Well, here are three ways to do so without being duped out of your money:

  1. You Don’t Recognize the Account or the Company

    Throughout our life, we’ll come into contact with a lot of different businesses and organizations. So, it’s possible that an agent could be contacting you about an account you might have forgotten about. Before answering the phone and giving up your card information just to make them go away, make sure you do some investigating.

    If the agent calling you sounds like they’re from another country and can’t really articulate what’s going on with your debt, there’s a chance it’s a scam. Remember, you should never make payments to a collection agency you don’t recognize.

    You can also check your banking and credit card statements to see if the report includes information about a particular debt collection company. Note that even if you recognize the creditor, it doesn’t necessarily mean you’re safe and out of harm’s way.

    That’s why it’s important to ask for proof. If you are contacted by collections, then you have the right to ask them for proof before you send a payment. What kind of evidence? Proof that they’re authorized to contact you and collect on behalf of the company you might owe money to.

    Whatever you do, don’t let your guard down, since scammers might have access to your information already and use it as leverage to trick you into paying them. Keep in mind too that the IRS never contacts individuals via phone calls or emails. That’s also a common scam.

  2. There is No Sign of Them on the Internet

    Perhaps the easiest way to check if the debt collector contacting you is a real company is by searching for their contact information on the web. If the company is legitimate, then you might see a ton of comments from other users verifying the business’s credibility. But if you look up the phone number the agent is calling you from and don’t find anything, or see comments from users accusing the business of fraud, then avoid giving up any personal information at all costs.

    So, what’s the easiest way to search a company’s number?

    It’s simple: Type in the full phone number (including the area code) into the search bar. If you see hundreds of different numbers appear, then you’ll have to do some investigating. Start with businesses, but if you’re unable find anything there, then look for names.

    Debt collection companies will typically leave their contact information in the voicemail and invite you to give them a call. If you see a familiar name on the web, then chances are, they’re the ones trying to get a hold of you. If, however, you don’t see anything, be careful and proceed with caution if you decide to answer your phone or give them a call back.

    If you’re not comfortable contacting them, you can always block the number, report it as a scam to your phone carrier, or report it as a scam if they’re contacting you via email. When it comes to debt collectors, the more research you do beforehand, the better. That last thing you’d want is your personal information getting into the wrong hands.

  3. The Agent Asks for Information They Should Already Have

    Not every debt collector will try and talk you into sending money to them. That’s because scams (like most things) come in many different forms. When it comes to scamming, individuals aren’t only looking for money, they’re looking for opportunities. This is why many scammers do their best to seek personal information, then use that to commit identity theft and make purchases.

    With this knowledge, it’s important to understand that when companies like banks, hospitals, and other service corporations hire third-party debt collectors, they send over all the necessary information needed to authorize the payment.

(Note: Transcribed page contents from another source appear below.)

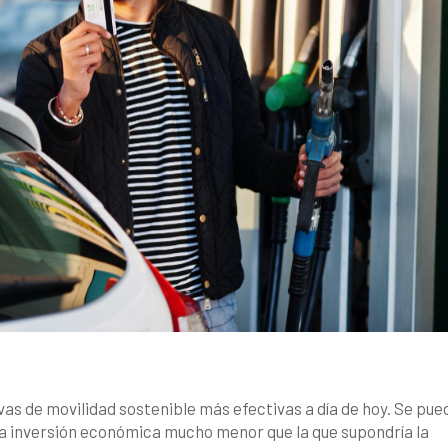
vas de movilidad sostenible más efectivas a día de hoy. Se pue
na inversión económica mucho menor que la que supondría la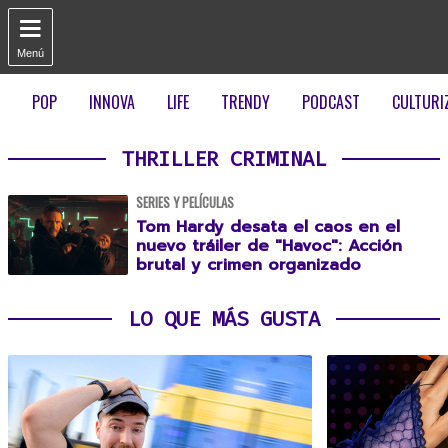

Menú
POP
INNOVA
LIFE
TRENDY
PODCAST
CULTURI
THRILLER CRIMINAL
SERIES Y PELÍCULAS
Tom Hardy desata el caos en el
nuevo tráiler de "Havoc": Acción
brutal y crimen organizado
LO QUE MÁS GUSTA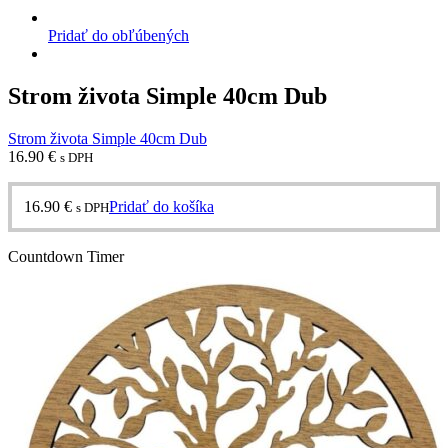
Pridať do obľúbených
Strom života Simple 40cm Dub
Strom života Simple 40cm Dub
16.90
€
s DPH
16.90
€
Pridať do košíka
s DPH
Countdown Timer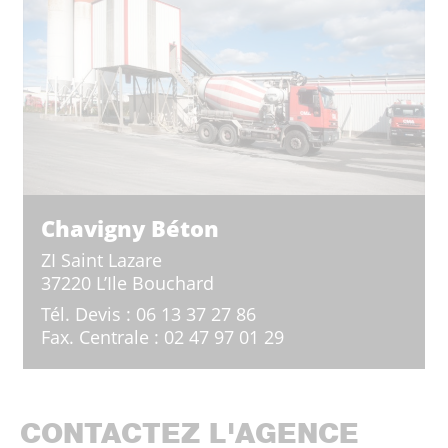
Chavigny Béton
ZI Saint Lazare
37220 L’Ile Bouchard
Tél.
Devis : 06 13 37 27 86
Fax.
Centrale : 02 47 97 01 29
CONTACTEZ L'AGENCE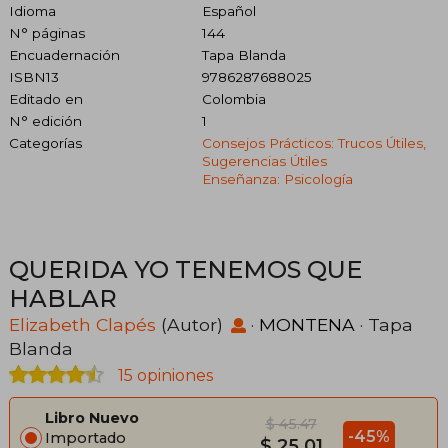
Idioma
Español
N° páginas
144
Encuadernación
Tapa Blanda
ISBN13
9786287688025
Editado en
Colombia
N° edición
1
Categorías
Consejos Prácticos: Trucos Útiles,
Sugerencias Útiles
Enseñanza: Psicología
QUERIDA YO TENEMOS QUE
HABLAR
Elizabeth Clapés
(Autor)
·
MONTENA
· Tapa
Blanda
15 opiniones
Libro Nuevo
$ 45.47
-45%
Importado
$ 25.01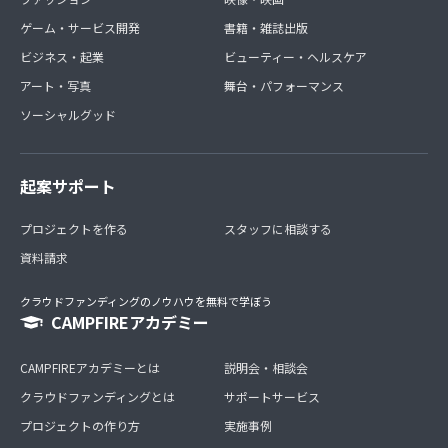
ゲーム・サービス開発
書籍・雑誌出版
ビジネス・起業
ビューティー・ヘルスケア
アート・写真
舞台・パフォーマンス
ソーシャルグッド
起案サポート
プロジェクトを作る
スタッフに相談する
資料請求
クラウドファンディングのノウハウを無料で学ぼう
CAMPFIREアカデミー
CAMPFIREアカデミーとは
説明会・相談会
クラウドファンディングとは
サポートサービス
プロジェクトの作り方
実施事例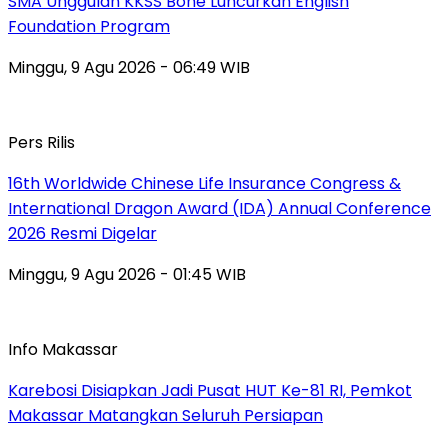
SMA Unggulan KKSS Bone Luncurkan English
Foundation Program
Minggu, 9 Agu 2026 - 06:49 WIB
Pers Rilis
16th Worldwide Chinese Life Insurance Congress &
International Dragon Award (IDA) Annual Conference
2026 Resmi Digelar
Minggu, 9 Agu 2026 - 01:45 WIB
Info Makassar
Karebosi Disiapkan Jadi Pusat HUT Ke-81 RI, Pemkot
Makassar Matangkan Seluruh Persiapan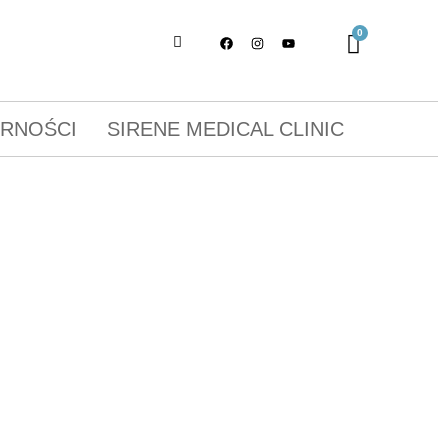
ORNOŚCI
SIRENE MEDICAL CLINIC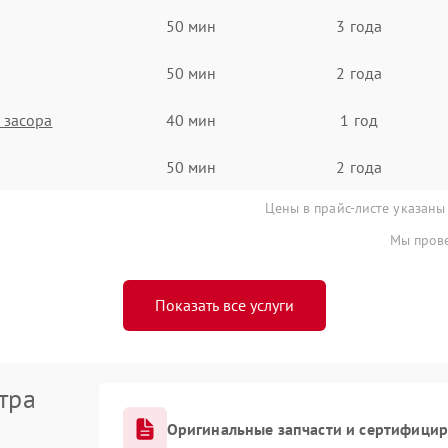
50 мин
3 года
50 мин
2 года
 засора
40 мин
1 год
50 мин
2 года
Цены в прайс-листе указаны
Мы прове
Показать все услуги
тра
Оригинальные запчасти и сертифици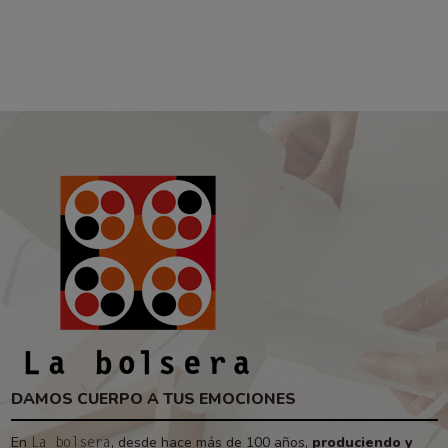
DAMOS CUERPO A TUS EMOCIONES
En
, desde hace más de 100 años,
produciendo y
La bolsera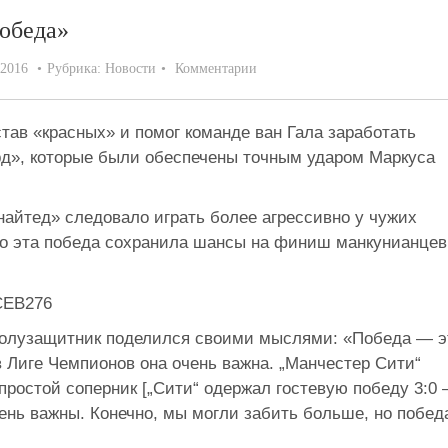
обеда»
.2016
Рубрика:
Новости
Комментарии
тав «красных» и помог команде ван Гала заработать
д», которые были обеспечены точным ударом Маркуса
найтед» следовало играть более агрессивно у чужих
что эта победа сохранила шансы на финиш манкунианцев
олузащитник поделился своими мыслями: «Победа — э
 в Лиге Чемпионов она очень важна. „Манчестер Сити“
епростой соперник [„Сити“ одержал гостевую победу 3:0
очень важны. Конечно, мы могли забить больше, но побед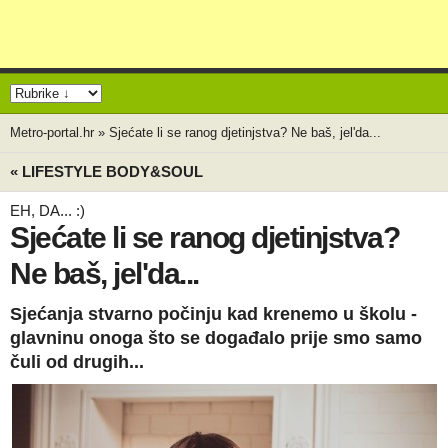
Metro-portal.hr
»
Sjećate li se ranog djetinjstva? Ne baš, jel'da...
« LIFESTYLE BODY&SOUL
EH, DA... :)
Sjećate li se ranog djetinjstva?
Ne baš, jel'da...
Sjećanja stvarno počinju kad krenemo u školu -
glavninu onoga što se događalo prije smo samo
čuli od drugih...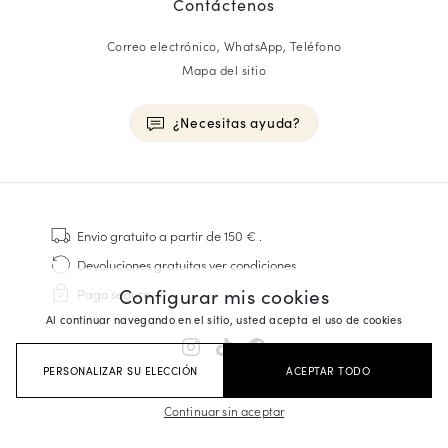
Contáctenos
Correo electrónico, WhatsApp, Teléfono
Mapa del sitio
¿Necesitas ayuda?
HOMME
Zapatillas
Envio gratuito
a partir de 150 €
.
Cosido Goodyear
Devoluciones gratuitas
ver condiciones
Derbies y Richelieu
Configurar mis cookies
Pago seguro
Zapatos Richelieu Hombre
Al continuar navegando en el sitio, usted acepta el uso de cookies
Mocasines
Sandalias y Alpargatas
PERSONALIZAR SU ELECCIÓN
ACEPTAR TODO
Maletines Business
Zapatillas Blancas Hombre
Continuar sin aceptar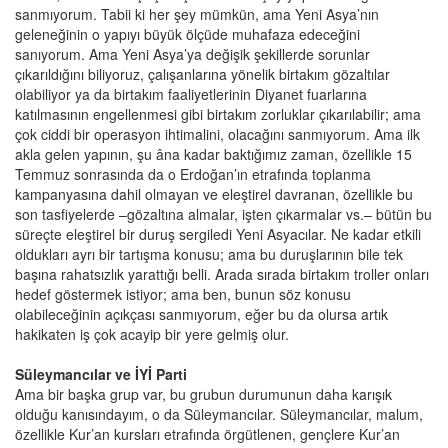
sanmıyorum. Tabii ki her şey mümkün, ama Yeni Asya’nın
geleneğinin o yapıyı büyük ölçüde muhafaza edeceğini
sanıyorum. Ama Yeni Asya’ya değişik şekillerde sorunlar
çıkarıldığını biliyoruz, çalışanlarına yönelik birtakım gözaltılar
olabiliyor ya da birtakım faaliyetlerinin Diyanet fuarlarına
katılmasının engellenmesi gibi birtakım zorluklar çıkarılabilir; ama
çok ciddi bir operasyon ihtimalini, olacağını sanmıyorum. Ama ilk
akla gelen yapının, şu âna kadar baktığımız zaman, özellikle 15
Temmuz sonrasında da o Erdoğan’ın etrafında toplanma
kampanyasına dahil olmayan ve eleştirel davranan, özellikle bu
son tasfiyelerde –gözaltına almalar, işten çıkarmalar vs.– bütün bu
süreçte eleştirel bir duruş sergiledi Yeni Asyacılar. Ne kadar etkili
oldukları ayrı bir tartışma konusu; ama bu duruşlarının bile tek
başına rahatsızlık yarattığı belli. Arada sırada birtakım troller onları
hedef göstermek istiyor; ama ben, bunun söz konusu
olabileceğinin açıkçası sanmıyorum, eğer bu da olursa artık
hakikaten iş çok acayip bir yere gelmiş olur.
Süleymancılar ve İYİ Parti
Ama bir başka grup var, bu grubun durumunun daha karışık
olduğu kanısındayım, o da Süleymancılar. Süleymancılar, malum,
özellikle Kur’an kursları etrafında örgütlenen, gençlere Kur’an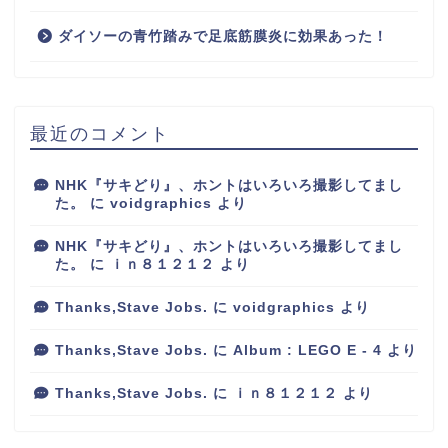
ダイソーの青竹踏みで足底筋膜炎に効果あった！
最近のコメント
NHK『サキどり』、ホントはいろいろ撮影してまし
た。
に
voidgraphics
より
NHK『サキどり』、ホントはいろいろ撮影してまし
た。
に
ｉｎ８１２１２
より
Thanks,Stave Jobs.
に
voidgraphics
より
Thanks,Stave Jobs.
に
Album : LEGO E - 4
より
Thanks,Stave Jobs.
に
ｉｎ８１２１２
より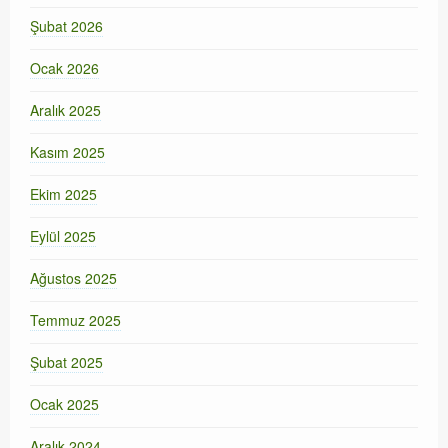
Şubat 2026
Ocak 2026
Aralık 2025
Kasım 2025
Ekim 2025
Eylül 2025
Ağustos 2025
Temmuz 2025
Şubat 2025
Ocak 2025
Aralık 2024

    Generally, this information includes things like your name, mailing address, date of birth, Social Security number, and account number. So, if an agent calls you and asks you for this information, be very suspicious and protective of your information.

    Even if the caller has some knowledge of your whereabouts and information about you, still be on alert. With so much information about you available on the web, it’s not hard to gather the information needed to trick you into thinking the caller is real.

Protect Yourself

When it comes to preventing fraudulent behavior, you can never have too much security. People hoping to profit from your mistakes are everywhere, and they can access your important data through something as simple as an unsecured wifi network, a piece of malware on your computer, or a spam call masquerading as a debt collector.

It’s important to always be cautious and watch out for scams, phishing emails, and unsecured home lines. By doing so you can protect your information and prevent your data, and even your identity, from being stolen. Security, in this case, is your main line of defense.

As you move forward to pay off any unwanted debt and restore your credit, it’s important to document everything. This means documenting calls, emails, creditors, and taking a look at credit reports regularly. In the end, these are things that could save you from being another victim.